Background: Computer assisted self interviewing (CASI) has been used at the Melbourne Sexual Health Centre (MSHC) since 2008 for obtaining sexual history and identifying patients' risk factors for sexually transmitted infections (STIs). We aimed to evaluate the impact of CASI operating at MSHC.
Methodology/principal findings: The proportion of patients who decline to answer questions using CASI was determined. We then compared consultation times and STI-testing rates during comparable CASI and non-CASI operating periods. Patients and staff completed anonymous questionnaires about their experience with CASI. 14,190 patients completed CASI during the audit period. Men were more likely than women to decline questions about the number of partners they had of the opposite sex (4.4% v 3.6%, p=0.05) and same sex (8.9% v 0%, p<0.001). One third (34%) of HIV-positive men declined the number of partners they had and 11-17% declined questions about condom use.
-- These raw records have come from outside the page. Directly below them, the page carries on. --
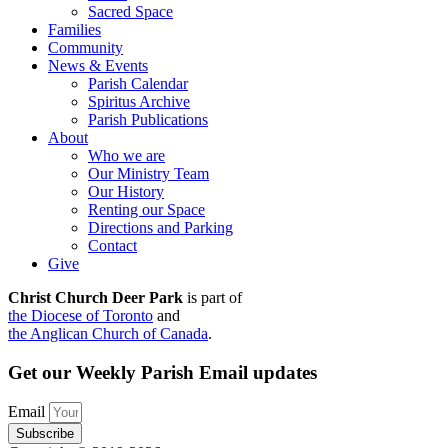
Sacred Space
Families
Community
News & Events
Parish Calendar
Spiritus Archive
Parish Publications
About
Who we are
Our Ministry Team
Our History
Renting our Space
Directions and Parking
Contact
Give
Christ Church Deer Park
is part of
the Diocese of Toronto
and
the Anglican Church of Canada
.
Get our Weekly Parish Email updates
Email
Subscribe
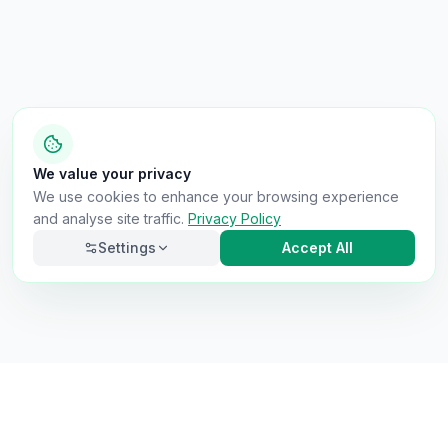
We value your privacy
We use cookies to enhance your browsing experience
and analyse site traffic.
Privacy Policy
Settings
Accept All
Necessary
Always on
Required for the site to function. Cannot be
disabled.
Analytics
Helps us understand how visitors use the site (Google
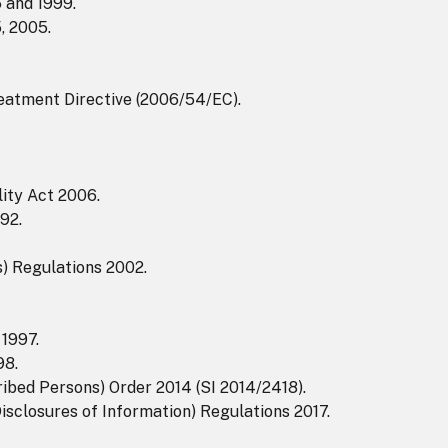
 and 1999.
, 2005.
eatment Directive (2006/54/EC).
ity Act 2006.
92.
s) Regulations 2002.
1997.
98.
ribed Persons) Order 2014 (SI 2014/2418).
isclosures of Information) Regulations 2017.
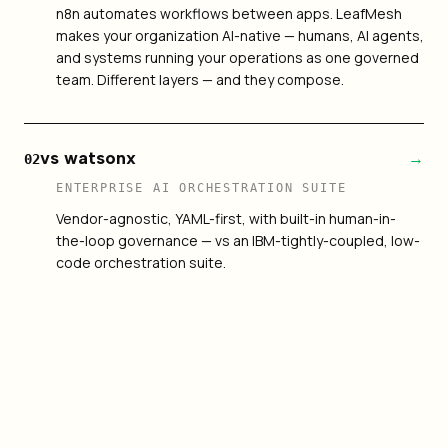
n8n automates workflows between apps. LeafMesh
makes your organization AI-native — humans, AI agents,
and systems running your operations as one governed
team. Different layers — and they compose.
vs watsonx
→
02
ENTERPRISE AI ORCHESTRATION SUITE
Vendor-agnostic, YAML-first, with built-in human-in-
the-loop governance — vs an IBM-tightly-coupled, low-
code orchestration suite.
vs LangGraph
→
03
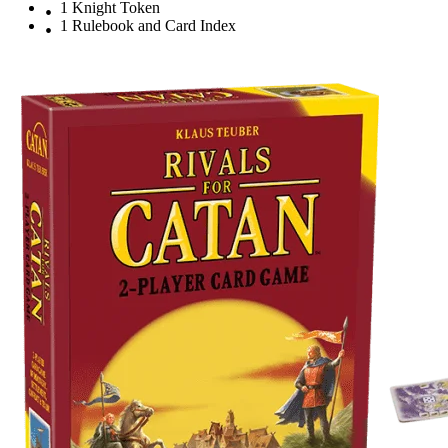
1 Knight Token
1 Rulebook and Card Index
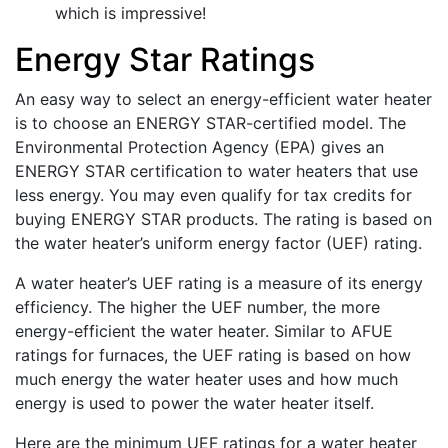
which is impressive!
Energy Star Ratings
An easy way to select an energy-efficient water heater
is to choose an ENERGY STAR-certified model. The
Environmental Protection Agency (EPA) gives an
ENERGY STAR certification to water heaters that use
less energy. You may even qualify for tax credits for
buying ENERGY STAR products. The rating is based on
the water heater’s uniform energy factor (UEF) rating.
A water heater’s UEF rating is a measure of its energy
efficiency. The higher the UEF number, the more
energy-efficient the water heater. Similar to AFUE
ratings for furnaces, the UEF rating is based on how
much energy the water heater uses and how much
energy is used to power the water heater itself.
Here are the minimum UEF ratings for a water heater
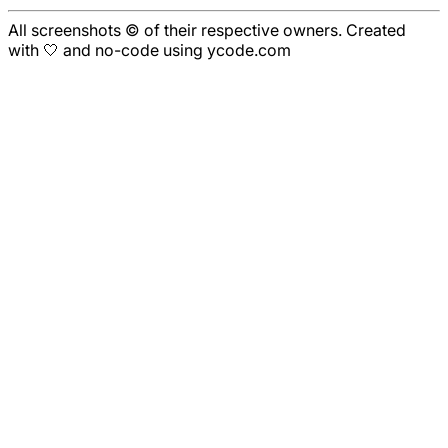
All screenshots © of their respective owners. Created
with 🤍 and no-code using ycode.com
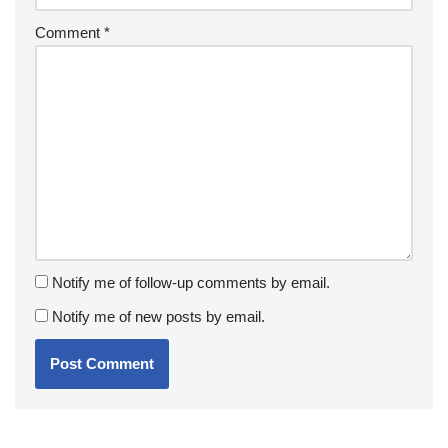
Comment
*
Notify me of follow-up comments by email.
Notify me of new posts by email.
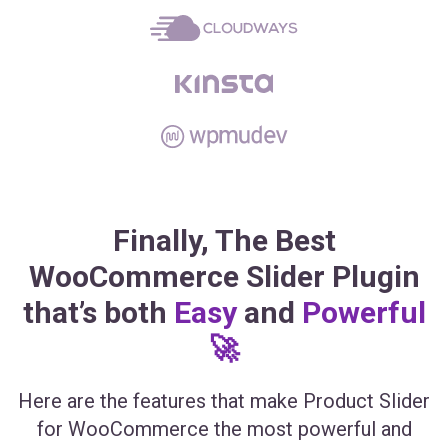
Finally, The Best
WooCommerce Slider Plugin
that’s both
Easy
and
Powerful
🚀
Here are the features that make Product Slider
for WooCommerce the most powerful and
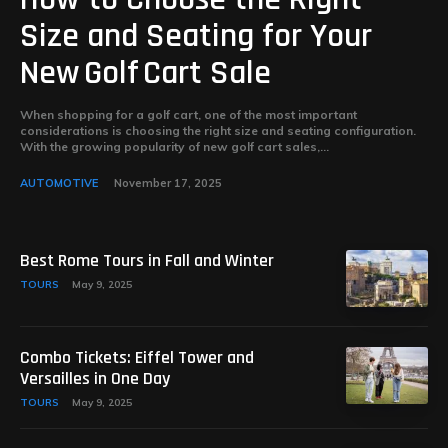
Size and Seating for Your
New Golf Cart Sale
When shopping for a golf cart, one of the most important
considerations is choosing the right size and seating configuration.
With the growing popularity of new golf cart sales,...
AUTOMOTIVE
November 17, 2025
Best Rome Tours in Fall and Winter
TOURS
May 9, 2025
Combo Tickets: Eiffel Tower and
Versailles in One Day
TOURS
May 9, 2025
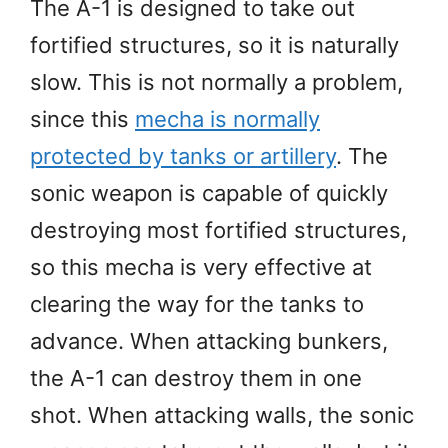
The A-1 is designed to take out
fortified structures, so it is naturally
slow. This is not normally a problem,
since this
mecha is normally
protected by tanks or artillery
. The
sonic weapon is capable of quickly
destroying most fortified structures,
so this mecha is very effective at
clearing the way for the tanks to
advance. When attacking bunkers,
the A-1 can destroy them in one
shot. When attacking walls, the sonic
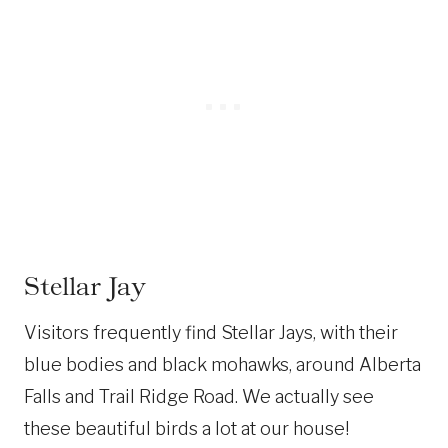
Stellar Jay
Visitors frequently find Stellar Jays, with their
blue bodies and black mohawks, around Alberta
Falls and Trail Ridge Road. We actually see
these beautiful birds a lot at our house!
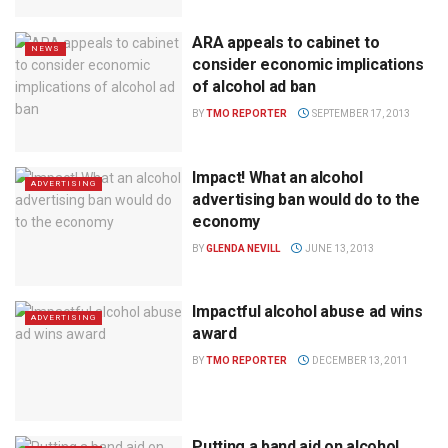
ARA appeals to cabinet to
NEWS
consider economic implications
of alcohol ad ban
BY
TMO REPORTER
SEPTEMBER 17, 2013
Impact! What an alcohol
ADVERTISING
advertising ban would do to the
economy
BY
GLENDA NEVILL
JUNE 13, 2013
Impactful alcohol abuse ad wins
ADVERTISING
award
BY
TMO REPORTER
DECEMBER 13, 2011
Putting a band aid on alcohol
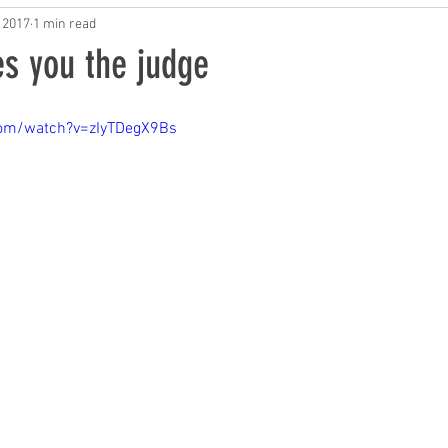
AI in Music
 2017
1 min read
s you the judge
com/watch?v=zIyTDegX9Bs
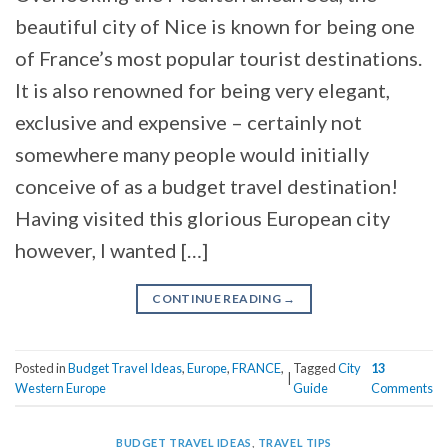
beautiful city of Nice is known for being one
of France’s most popular tourist destinations.
It is also renowned for being very elegant,
exclusive and expensive – certainly not
somewhere many people would initially
conceive of as a budget travel destination!
Having visited this glorious European city
however, I wanted […]
CONTINUE READING
→
Posted in
Budget Travel Ideas
,
Europe
,
FRANCE
,
Tagged
City
13
|
Western Europe
Guide
Comments
BUDGET TRAVEL IDEAS
,
TRAVEL TIPS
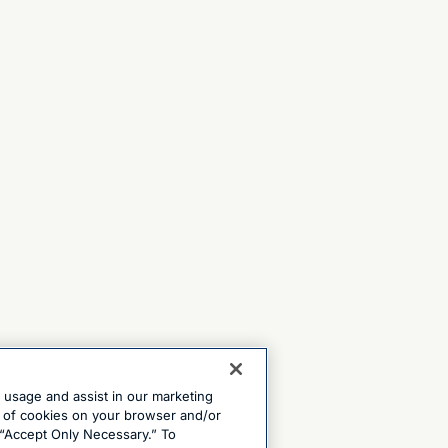
e usage and assist in our marketing
ng of cookies on your browser and/or
 “Accept Only Necessary.” To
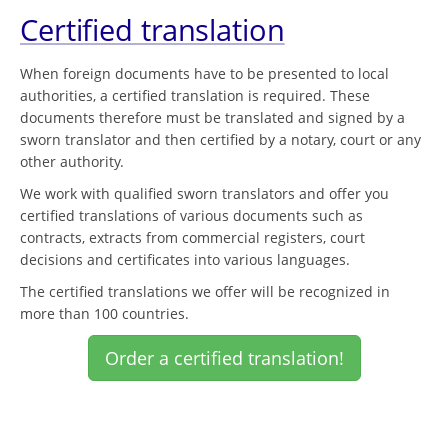
Certified translation
When foreign documents have to be presented to local
authorities, a certified translation is required. These
documents therefore must be translated and signed by a
sworn translator and then certified by a notary, court or any
other authority.
We work with qualified sworn translators and offer you
certified translations of various documents such as
contracts, extracts from commercial registers, court
decisions and certificates into various languages.
The certified translations we offer will be recognized in
more than 100 countries.
Order a certified translation!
Women were more likely than men to decline to answer questions about condom use (2.9% v 2.3%, p=0.05). There was no difference in the mean consultation times during CASI and non-CASI operating periods (p≥0.17). Only the proportion of women tested for chlamydia differed between the CASI and non-CASI period (84% v 88% respectively, p<0.01). 267 patients completed the survey about CASI. Most (72% men and 69% women) were comfortable using the computer and reported that all their answers were accurate (76% men and 71% women). Half preferred CASI but 18% would have preferred a clinician to have asked the questions. 39 clinicians completed the staff survey. Clinicians felt that for some STI risk factors (range 11%-44%), face-to-face questioning was more accurate than CASI. Only 5% were unsatisfied with CASI.
Conclusions: We have demonstrated that CASI is acceptable to both patients and clinicians in a sexual health setting and does not adversely affect various measures of clinical output.